Records for this exercise:
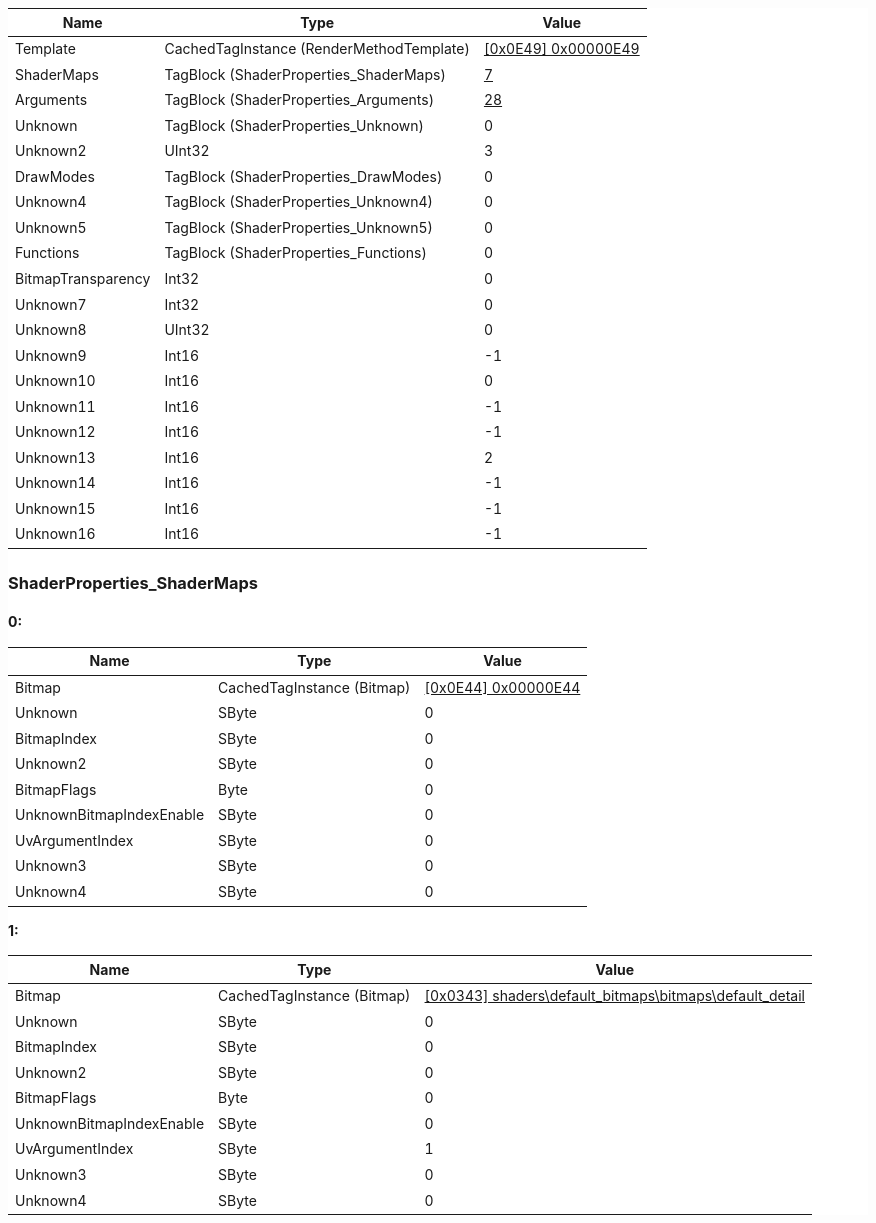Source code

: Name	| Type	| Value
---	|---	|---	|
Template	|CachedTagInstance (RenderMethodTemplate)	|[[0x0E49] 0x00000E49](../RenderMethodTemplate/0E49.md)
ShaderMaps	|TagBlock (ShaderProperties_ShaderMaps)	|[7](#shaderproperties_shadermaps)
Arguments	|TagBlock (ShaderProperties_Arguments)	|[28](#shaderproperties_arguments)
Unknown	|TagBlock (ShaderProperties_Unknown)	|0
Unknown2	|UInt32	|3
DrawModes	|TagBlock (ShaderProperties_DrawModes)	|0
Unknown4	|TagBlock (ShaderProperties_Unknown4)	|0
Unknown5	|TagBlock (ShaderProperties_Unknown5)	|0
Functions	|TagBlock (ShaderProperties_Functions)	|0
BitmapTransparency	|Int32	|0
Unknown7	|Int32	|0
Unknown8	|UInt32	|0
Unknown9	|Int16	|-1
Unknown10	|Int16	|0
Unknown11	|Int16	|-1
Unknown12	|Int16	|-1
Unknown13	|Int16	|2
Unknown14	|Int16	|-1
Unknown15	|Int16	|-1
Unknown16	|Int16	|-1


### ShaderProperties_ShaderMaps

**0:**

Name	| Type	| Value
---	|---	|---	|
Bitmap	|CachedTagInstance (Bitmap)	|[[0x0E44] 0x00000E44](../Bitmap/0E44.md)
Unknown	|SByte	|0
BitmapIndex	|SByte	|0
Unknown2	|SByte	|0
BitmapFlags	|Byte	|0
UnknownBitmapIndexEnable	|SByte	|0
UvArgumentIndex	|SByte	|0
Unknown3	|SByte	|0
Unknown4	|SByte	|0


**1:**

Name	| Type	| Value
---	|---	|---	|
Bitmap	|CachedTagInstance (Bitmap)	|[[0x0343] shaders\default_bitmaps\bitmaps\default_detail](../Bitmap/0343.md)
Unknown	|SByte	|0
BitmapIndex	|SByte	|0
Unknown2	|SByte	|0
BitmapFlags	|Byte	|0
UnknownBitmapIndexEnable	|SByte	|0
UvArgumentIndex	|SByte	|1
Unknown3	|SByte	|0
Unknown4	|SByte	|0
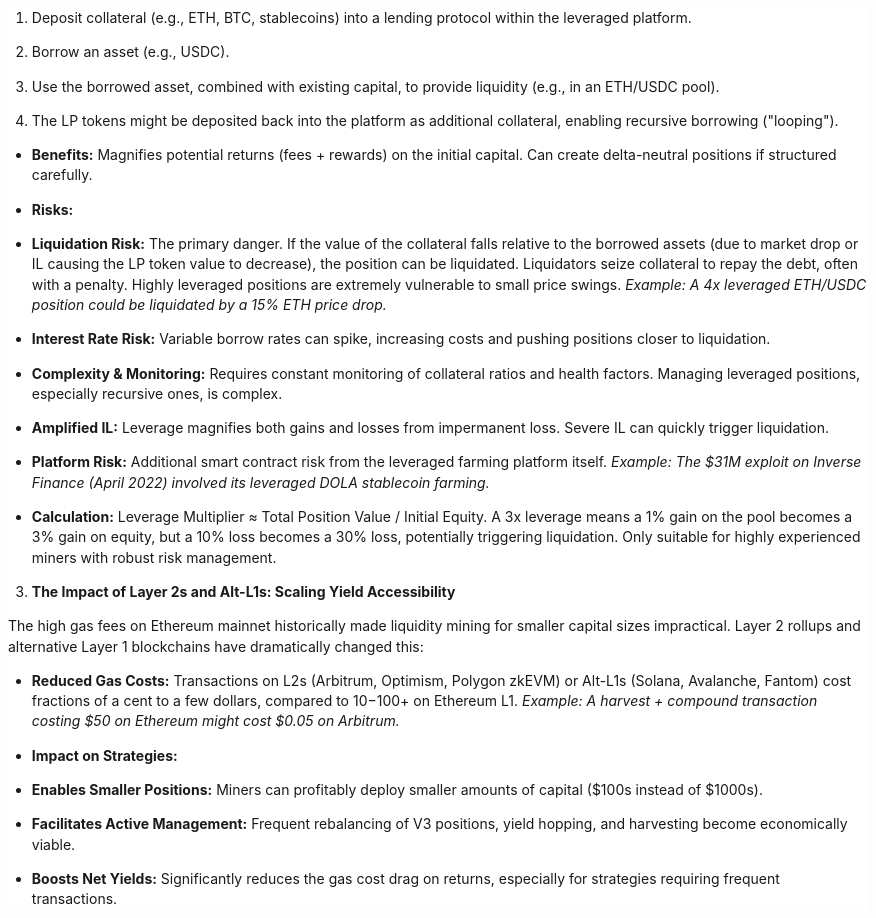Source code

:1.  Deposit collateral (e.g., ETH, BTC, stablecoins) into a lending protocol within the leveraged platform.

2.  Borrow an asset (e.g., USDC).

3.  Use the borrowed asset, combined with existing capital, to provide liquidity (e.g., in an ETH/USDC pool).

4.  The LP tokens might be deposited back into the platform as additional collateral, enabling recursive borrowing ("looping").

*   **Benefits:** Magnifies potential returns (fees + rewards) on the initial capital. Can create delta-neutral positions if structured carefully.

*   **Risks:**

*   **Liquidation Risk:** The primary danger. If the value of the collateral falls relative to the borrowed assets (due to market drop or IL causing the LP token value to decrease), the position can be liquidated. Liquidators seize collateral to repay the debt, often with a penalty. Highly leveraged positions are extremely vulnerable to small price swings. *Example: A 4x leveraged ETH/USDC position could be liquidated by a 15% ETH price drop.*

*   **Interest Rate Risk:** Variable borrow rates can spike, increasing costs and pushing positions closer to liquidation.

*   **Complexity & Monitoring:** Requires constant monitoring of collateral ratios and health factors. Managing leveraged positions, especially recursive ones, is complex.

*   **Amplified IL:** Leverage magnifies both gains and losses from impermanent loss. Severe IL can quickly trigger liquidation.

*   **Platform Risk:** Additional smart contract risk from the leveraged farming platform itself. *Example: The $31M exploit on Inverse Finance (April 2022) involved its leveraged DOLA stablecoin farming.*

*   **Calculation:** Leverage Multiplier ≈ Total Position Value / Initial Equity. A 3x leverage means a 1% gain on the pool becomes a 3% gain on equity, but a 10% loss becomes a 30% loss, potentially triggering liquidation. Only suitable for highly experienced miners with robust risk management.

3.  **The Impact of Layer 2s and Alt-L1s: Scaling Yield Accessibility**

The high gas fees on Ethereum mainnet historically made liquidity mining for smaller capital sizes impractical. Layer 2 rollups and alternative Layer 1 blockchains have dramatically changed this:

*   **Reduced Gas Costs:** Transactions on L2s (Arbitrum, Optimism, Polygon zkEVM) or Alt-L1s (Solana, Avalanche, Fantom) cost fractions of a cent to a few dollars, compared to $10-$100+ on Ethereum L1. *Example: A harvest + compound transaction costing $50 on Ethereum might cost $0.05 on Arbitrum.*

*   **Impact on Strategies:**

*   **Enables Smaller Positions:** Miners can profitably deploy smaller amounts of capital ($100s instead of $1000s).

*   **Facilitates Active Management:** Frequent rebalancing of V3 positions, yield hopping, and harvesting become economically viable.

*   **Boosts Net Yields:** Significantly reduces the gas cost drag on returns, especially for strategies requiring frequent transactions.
...
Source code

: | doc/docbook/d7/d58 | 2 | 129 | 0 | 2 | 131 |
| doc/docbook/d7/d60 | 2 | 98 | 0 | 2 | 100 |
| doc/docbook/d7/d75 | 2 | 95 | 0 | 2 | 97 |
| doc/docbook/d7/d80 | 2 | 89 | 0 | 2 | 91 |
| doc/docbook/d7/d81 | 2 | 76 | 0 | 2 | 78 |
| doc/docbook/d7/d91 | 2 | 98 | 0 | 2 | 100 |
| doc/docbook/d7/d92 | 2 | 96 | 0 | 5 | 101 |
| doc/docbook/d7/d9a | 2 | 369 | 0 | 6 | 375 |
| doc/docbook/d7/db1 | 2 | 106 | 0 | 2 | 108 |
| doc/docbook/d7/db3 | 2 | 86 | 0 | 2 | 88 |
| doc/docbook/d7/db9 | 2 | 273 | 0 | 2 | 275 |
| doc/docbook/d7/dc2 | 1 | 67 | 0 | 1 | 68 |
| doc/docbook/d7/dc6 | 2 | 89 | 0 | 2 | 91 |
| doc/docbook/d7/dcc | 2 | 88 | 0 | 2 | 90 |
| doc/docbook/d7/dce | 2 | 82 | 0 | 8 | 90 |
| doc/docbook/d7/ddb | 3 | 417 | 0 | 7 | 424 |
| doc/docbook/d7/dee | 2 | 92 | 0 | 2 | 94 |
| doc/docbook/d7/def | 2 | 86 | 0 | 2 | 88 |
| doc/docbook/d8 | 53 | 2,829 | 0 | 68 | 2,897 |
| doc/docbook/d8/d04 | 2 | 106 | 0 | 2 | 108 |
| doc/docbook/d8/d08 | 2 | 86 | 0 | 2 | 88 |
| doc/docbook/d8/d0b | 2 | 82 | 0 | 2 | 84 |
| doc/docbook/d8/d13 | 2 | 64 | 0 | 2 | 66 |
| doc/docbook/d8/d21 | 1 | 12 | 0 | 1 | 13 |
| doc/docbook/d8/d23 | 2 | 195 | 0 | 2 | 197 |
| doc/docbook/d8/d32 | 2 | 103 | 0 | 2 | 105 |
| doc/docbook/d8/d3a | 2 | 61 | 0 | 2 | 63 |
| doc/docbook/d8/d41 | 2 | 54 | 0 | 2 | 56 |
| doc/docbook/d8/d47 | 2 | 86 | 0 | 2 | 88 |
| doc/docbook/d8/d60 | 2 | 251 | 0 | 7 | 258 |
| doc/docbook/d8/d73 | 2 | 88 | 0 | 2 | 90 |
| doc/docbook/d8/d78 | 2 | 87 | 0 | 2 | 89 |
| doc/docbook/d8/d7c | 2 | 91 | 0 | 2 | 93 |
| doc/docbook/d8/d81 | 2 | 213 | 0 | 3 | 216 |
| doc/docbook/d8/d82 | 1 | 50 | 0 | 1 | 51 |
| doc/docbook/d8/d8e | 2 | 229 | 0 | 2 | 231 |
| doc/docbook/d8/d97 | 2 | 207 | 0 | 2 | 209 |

Required action: For this listing, copy out every line that includes the word "loss".

Solution:
*   **Amplified IL:** Leverage magnifies both gains and losses from impermanent loss. Severe IL can quickly trigger liquidation.
*   **Calculation:** Leverage Multiplier ≈ Total Position Value / Initial Equity. A 3x leverage means a 1% gain on the pool becomes a 3% gain on equity, but a 10% loss becomes a 30% loss, potentially triggering liquidation. Only suitable for highly experienced miners with robust risk management.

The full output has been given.